Mother did not know if she could follow her enthusiastic offspring’s’ rather unsteady descriptions of the 4^th, 5^th, 6^th, and 7^th Mechanics Principles – wedge, gear, screw and pulley. She was fascinated by Lily’s exhaustive list of wedges, though, many of them colorfully drawn – splitting a log; ice pick; wedge-tailed eagle!?; chisel; tongue; bear’s claw; airplane’s nose; door stop – quoin? “What’s a quoin? She asked, “That’s the block you put under the wheel of a cannon to prevent recoil – everyone knows that!”

Mother didn’t pursue the mysteries of the quoin, because Dad was coming in the front door. “Home is the hunter…” she observed wryly. He was welcomed by an insensibly happy Silence, the family’s mall, black dog. “Hi, everyone, what’s for dinner? What are you drawing Lily? What’s that contraption Tan? Oh, and, er, what are you needleworking dear?” They all answered at once, including Silence, so Dad was none the wiser – but he did hear the word pulley. I know how to make a rope pulley, with no wheels at all – here Lily, pass me your pencil.
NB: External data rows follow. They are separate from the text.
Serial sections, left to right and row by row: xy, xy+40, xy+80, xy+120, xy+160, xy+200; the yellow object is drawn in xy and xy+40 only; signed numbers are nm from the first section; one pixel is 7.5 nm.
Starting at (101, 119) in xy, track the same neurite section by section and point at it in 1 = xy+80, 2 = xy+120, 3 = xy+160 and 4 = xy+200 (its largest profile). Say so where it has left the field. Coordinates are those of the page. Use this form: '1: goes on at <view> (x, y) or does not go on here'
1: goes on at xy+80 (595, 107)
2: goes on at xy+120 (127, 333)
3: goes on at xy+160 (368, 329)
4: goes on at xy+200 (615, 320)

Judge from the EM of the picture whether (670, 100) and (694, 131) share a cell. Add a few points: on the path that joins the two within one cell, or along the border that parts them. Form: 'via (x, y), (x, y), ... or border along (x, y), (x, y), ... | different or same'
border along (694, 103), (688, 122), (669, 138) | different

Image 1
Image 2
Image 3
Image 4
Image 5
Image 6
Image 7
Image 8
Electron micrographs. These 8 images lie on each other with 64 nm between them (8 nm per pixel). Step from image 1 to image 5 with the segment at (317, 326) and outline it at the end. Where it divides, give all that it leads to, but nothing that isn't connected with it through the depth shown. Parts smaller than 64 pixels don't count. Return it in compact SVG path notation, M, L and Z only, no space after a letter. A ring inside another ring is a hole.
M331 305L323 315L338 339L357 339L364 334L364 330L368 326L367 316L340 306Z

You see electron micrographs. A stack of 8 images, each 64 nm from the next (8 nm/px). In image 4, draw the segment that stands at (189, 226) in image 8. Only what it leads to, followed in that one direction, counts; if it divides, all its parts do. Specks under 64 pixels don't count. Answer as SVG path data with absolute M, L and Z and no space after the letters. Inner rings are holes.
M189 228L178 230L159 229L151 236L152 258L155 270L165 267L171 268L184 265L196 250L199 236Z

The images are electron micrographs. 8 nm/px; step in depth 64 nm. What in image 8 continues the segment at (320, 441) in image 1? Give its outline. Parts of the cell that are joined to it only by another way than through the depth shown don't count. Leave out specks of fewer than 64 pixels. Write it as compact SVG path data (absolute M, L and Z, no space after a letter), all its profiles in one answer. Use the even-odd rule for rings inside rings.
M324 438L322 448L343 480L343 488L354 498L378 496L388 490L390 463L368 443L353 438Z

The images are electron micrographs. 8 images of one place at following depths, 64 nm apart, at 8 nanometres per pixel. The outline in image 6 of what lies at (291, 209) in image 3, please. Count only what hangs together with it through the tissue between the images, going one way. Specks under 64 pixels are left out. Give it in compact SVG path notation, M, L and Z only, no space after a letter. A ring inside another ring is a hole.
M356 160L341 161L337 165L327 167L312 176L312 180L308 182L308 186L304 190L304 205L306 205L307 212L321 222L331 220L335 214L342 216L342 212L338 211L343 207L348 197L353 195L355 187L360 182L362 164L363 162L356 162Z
See, you just pull that rope, and for every foot or so, the tree, or whatever you’re trying to pull up or along, moves an inch. There’s no way a person could pull the equivalent. Actually it’s more a winch than a pulley, but a similar process, the rope turning on itself being the wheels. Hey, and talking about pulleys; one of the men at work today said that he saw a mob of young delinquents at a school somewhere lift up one of the teacher’s cars – right up into a big gum tree!! I think he said it was a Mini Moke; they did it with a pulley, a proper one but Boy, I’m sure glad we send you two to a decent school!”